In a previous blog, we talked about deep learning and introduced feed-forward neural network. This blog covers the concept of Recurrent Neural Network: a class of deep learning techniques that performs better on time series data such as sensor information and natural language.

Recurrent Neural Network

One major limitation of the feed-forward neural network is its inability to learn temporal features in sequential data. A network of a neuron with one or more feedback loops (see Figure 1) called recurrent neural network have proven successful in learning from sequential data (Graves et al., 2013 ; Graves and Schmidhuber, 2009). A recurrent neuron has the ability to consider information from the previous time step.

Figure 1. Recurrent network with RNN cell.

Given an input sequence \(X=\left(x^{<1>},x^{<2>},\ldots,\ x^{<T>}\ \ \right)\), a recurrent neural network computes the hidden vector sequence \(a=\left(a^{<1>},a^{<2>},\ldots,\ a^{<T>}\ \ \right)\) and output vector sequence by iterating the following equations from \(t=1\) to \(T\):

\[\text{Equation 1: }a^{<t>}=\varphi\left(W_a^T\left[a^{<t-1>},x^{<t>}\right]+b_a\right)\] \[\text{Equation 2: }y^{<t>}=\ \varphi(W_y^{T<t>}+b_y)\]

Where \(W\) terms denote the weight matrix. In Equation 1, it can be observed that the activation at the current step is a function of the previous step \(t-1\). \(\varphi\) can be any non-linear activation function, although the activation function is preferred in the literature (Pham et al., 2013). The notation \(\left[a^{<t-1>},x^{<t>}\right]\) represents the horizontal concatenation of the matrices \(a^{<t-1>}\) and \(x^{<t>}\) respectively. The simple RNN however, has short term memory as it only remembers information from the previous time step, which is undesirable as sequential data often have longer-term dependencies.

Long Short-term Memory Network

A variant of the RNN called the Long short-term memory (LSTM) architecture was found to be better at exploiting time-dependent features as it has purpose-built memory cell. Several variants of the original LSTM model (Hochreiter and Schmidhuber, 1997) has been proposed, however, in a large-scale study (Greff et al., 2015) of the LSTM variants, it was found that no significant improvement was obtained from the standard LSTM architecture. Hence in this study, the standard LSTM architecture was used. Figure 1 illustrates a single LSTM cell. LSTM memorizes longer-term feature dependencies in the data through the use of gated functions.

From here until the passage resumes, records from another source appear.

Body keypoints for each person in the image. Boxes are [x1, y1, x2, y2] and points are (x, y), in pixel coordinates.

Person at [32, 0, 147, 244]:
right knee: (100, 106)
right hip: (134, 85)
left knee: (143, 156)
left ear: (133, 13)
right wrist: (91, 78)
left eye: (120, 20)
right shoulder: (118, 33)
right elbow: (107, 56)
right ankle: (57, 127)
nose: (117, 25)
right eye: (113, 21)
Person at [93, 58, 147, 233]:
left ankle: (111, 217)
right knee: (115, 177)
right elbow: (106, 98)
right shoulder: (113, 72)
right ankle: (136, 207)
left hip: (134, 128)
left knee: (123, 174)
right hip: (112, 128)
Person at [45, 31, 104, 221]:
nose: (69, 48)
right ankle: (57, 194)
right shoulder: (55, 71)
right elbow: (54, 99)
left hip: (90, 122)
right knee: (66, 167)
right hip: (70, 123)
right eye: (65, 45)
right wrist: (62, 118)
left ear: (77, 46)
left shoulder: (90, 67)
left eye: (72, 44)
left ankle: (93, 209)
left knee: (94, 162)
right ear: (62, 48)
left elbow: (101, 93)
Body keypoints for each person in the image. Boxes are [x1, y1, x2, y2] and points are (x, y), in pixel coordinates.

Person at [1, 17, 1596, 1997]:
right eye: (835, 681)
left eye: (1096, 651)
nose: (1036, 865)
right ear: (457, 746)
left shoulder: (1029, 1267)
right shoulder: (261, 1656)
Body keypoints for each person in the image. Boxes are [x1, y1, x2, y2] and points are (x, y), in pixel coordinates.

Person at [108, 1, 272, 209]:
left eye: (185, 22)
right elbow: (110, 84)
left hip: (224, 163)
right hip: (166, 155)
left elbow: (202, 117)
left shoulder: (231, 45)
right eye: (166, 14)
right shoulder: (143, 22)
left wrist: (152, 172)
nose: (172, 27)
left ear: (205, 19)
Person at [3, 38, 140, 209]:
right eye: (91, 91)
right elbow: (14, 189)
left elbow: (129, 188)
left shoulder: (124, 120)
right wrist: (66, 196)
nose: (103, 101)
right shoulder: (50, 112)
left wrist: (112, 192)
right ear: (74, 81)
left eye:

Figure 2. A single LSTM cell.

An LSTM cell has two forms of memory: the short memory cell  \(h^{<t>}\) and long memory cell \(C^{<t>}\). As the name suggests, only remembers information from the previous time step, \(\ t-1 S\), while \(C^{<t>}\) is a selection of meaningful information remembered as a result of seeing all previous time steps.

The long-term memory cell at the current time step \(C^{<t>}\) drops ‘some’ memory from the previous time step \(C^{<t-1>}\) and then adds some new memories. All the information from the current time step is computed in the temporary cell \({\widetilde{C}}^{<t>}\). The flow of information in \(C^{<t>}\) is controlled by the forget \(Гf\) and input gates \(Г_u.\) The following information shows the computations to update \(C^{<t>}\):

\[\text{Equation 3: }C^{<t>}=Г_u⊗C^{<t>}+Г_f⊗C^{<t-1>}\] \[\text{Equation 4: }{\widetilde{C}}^{<t>}=tanh\left(W_C^T\left[h^{<t-1>},x^t\right]+b_c\right)\] \[\text{Equation 5: }Г_u=σ(W_u^T[h^{<t-1>},xt]+b_u)\] \[\text{Equation 6: }Г_f=σ(W_f^T[h^{<t-1>},x_t]+b_f)\]

Concluding Remarks

This blog explains Recurrent Neural Network (RNN) and Long short-term memory (LSTM). RNNs offers a powerful Architecture for learning from time series data. However, in more recent years, Transformers have grown in popularity (GPT-3 uses Transformers). Check out the paper: Attention is all you need.